Der größte Teil des weltweit hergestellten Palmöls wird ausschließlich für den sogenannten Agrosprit (42%) verwendet. Den Rest teilen sich Nahrungsmittel (32%), Futtermittel (8%), Reinigungs- und Waschmittel (9%), Kerzen (5%) und Kosmetika (1%). Doch was als verringerter CO2-Ausstoß dargestellt wird, verursacht in Wirklichkeit mehr Treibhausgase.

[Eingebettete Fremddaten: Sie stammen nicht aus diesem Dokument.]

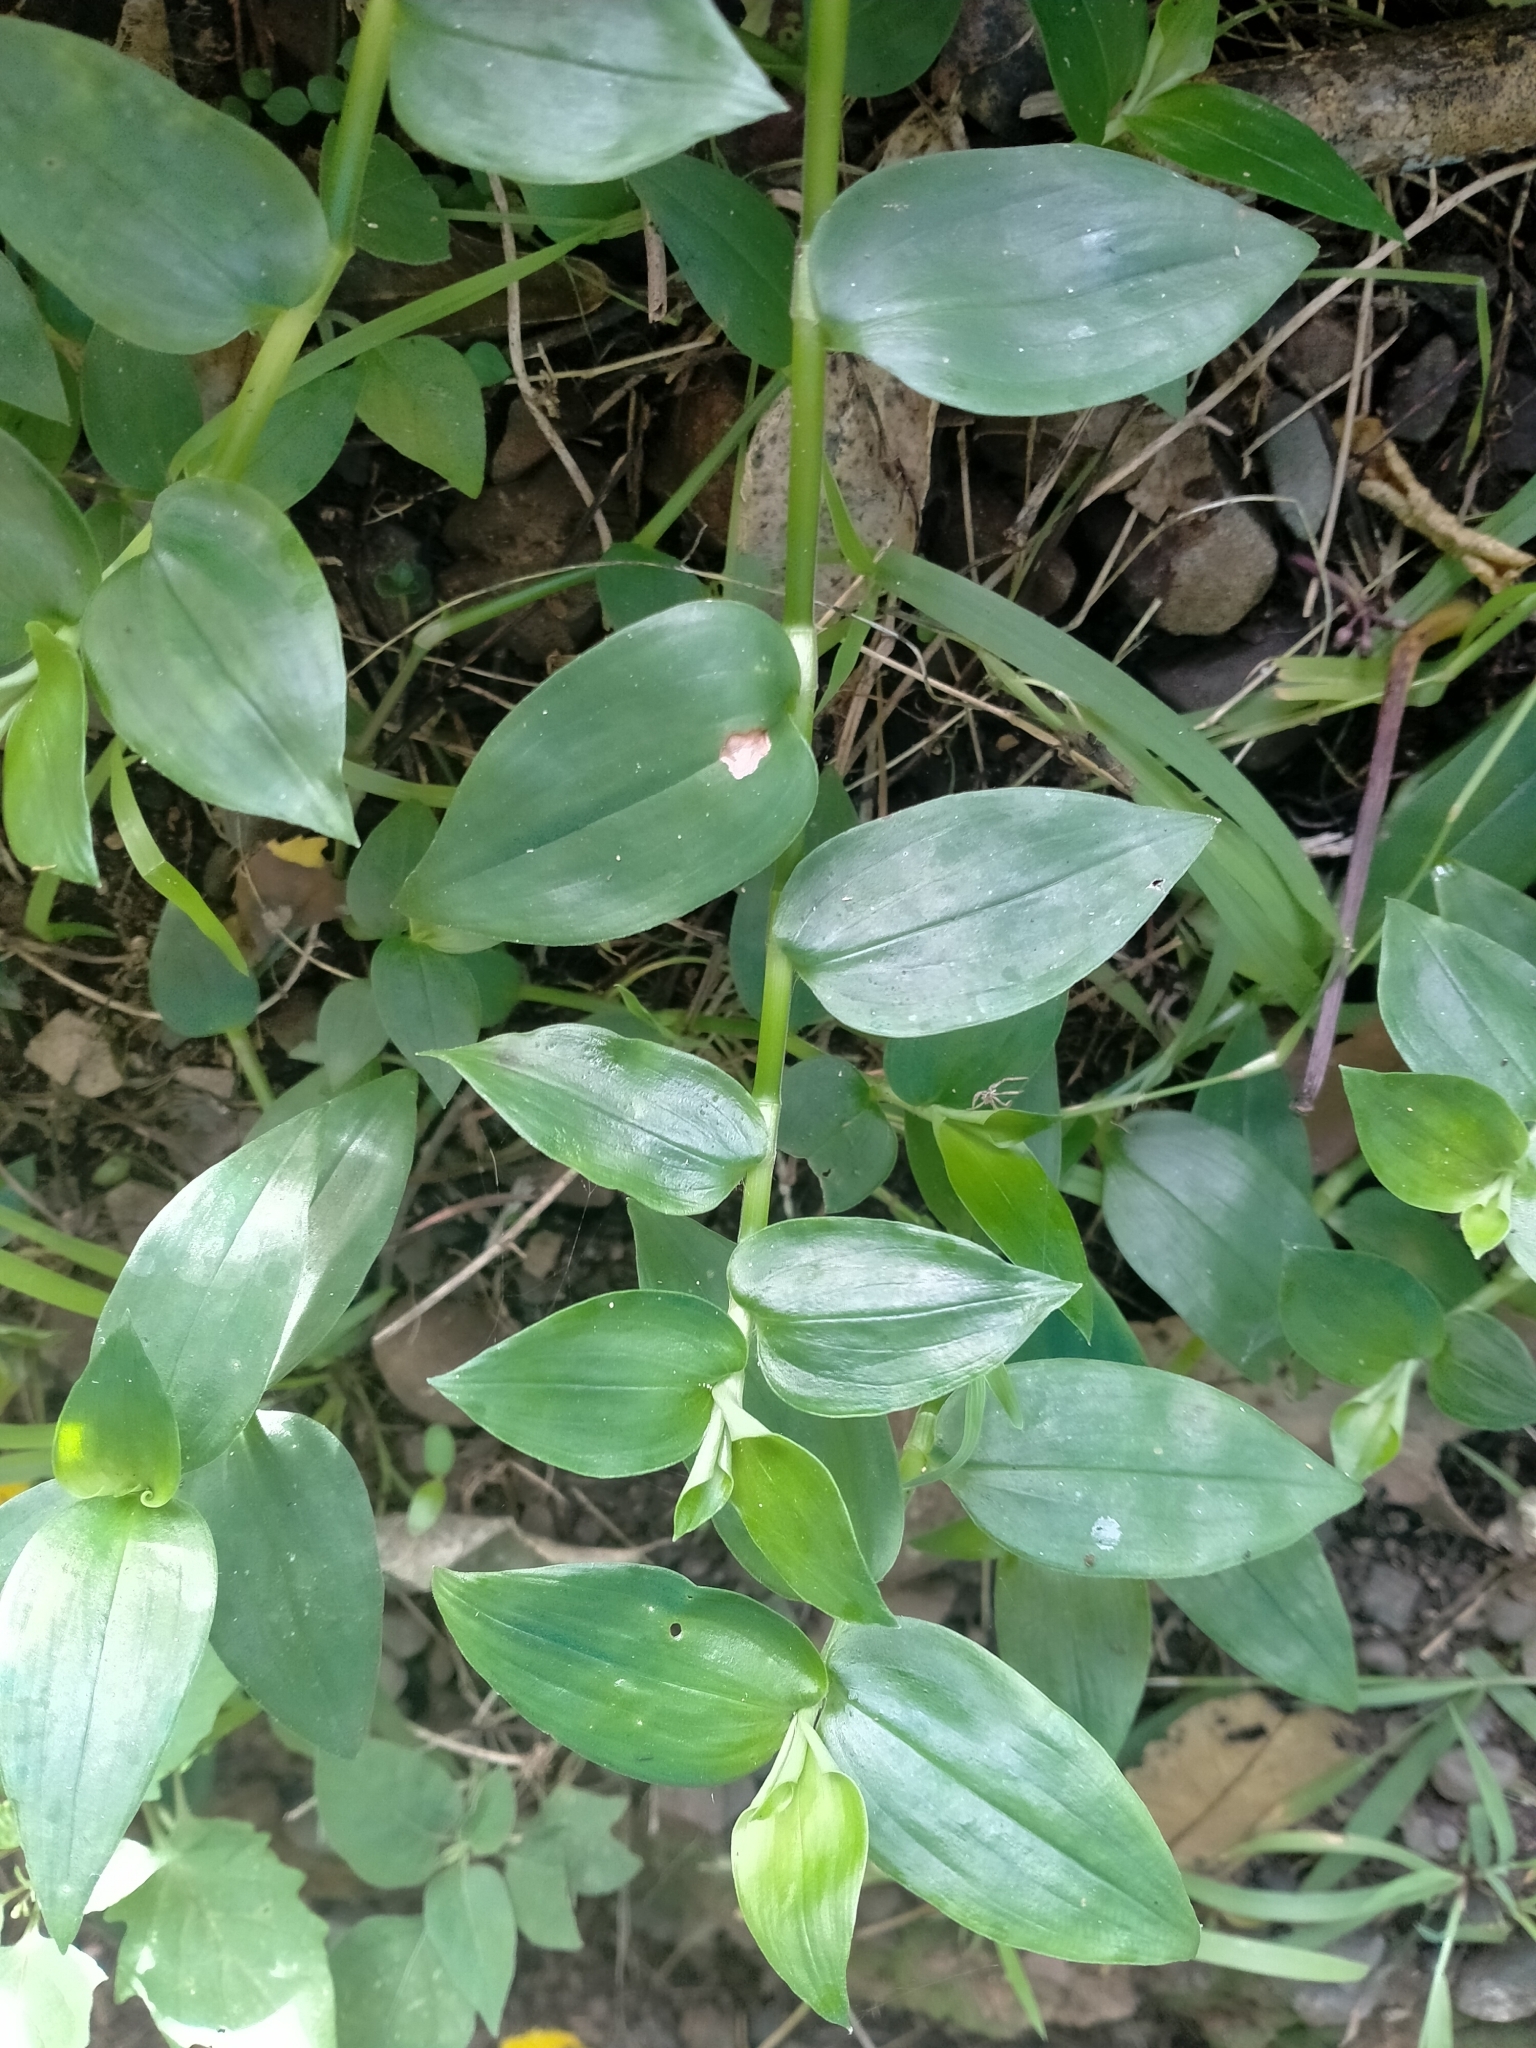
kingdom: Plantae
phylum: Tracheophyta
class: Liliopsida
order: Commelinales
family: Commelinaceae
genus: Tradescantia
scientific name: Tradescantia fluminensis
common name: Wandering-jew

Auf Sumatra (Indonesien) werden, um die boomende Nachfrage nach Palmöl zu erfüllen, Regenwälder abgeholzt und sogar abgebrannt. Wie Sie im Artikel Palmöl 2/2017 feststellen, schadet das nicht nur den Menschen und Tieren, sondern auch dem Klima. Hinzu kommen dann die Verarbeitung der Ölpflanzen zu Palmöl und der aufwendige Transport nach Europa. Schlussendlich wird dadurch noch mehr CO2 freigesetzt, als durch die Verwendung von Agrosprit eingespart hätte werden können.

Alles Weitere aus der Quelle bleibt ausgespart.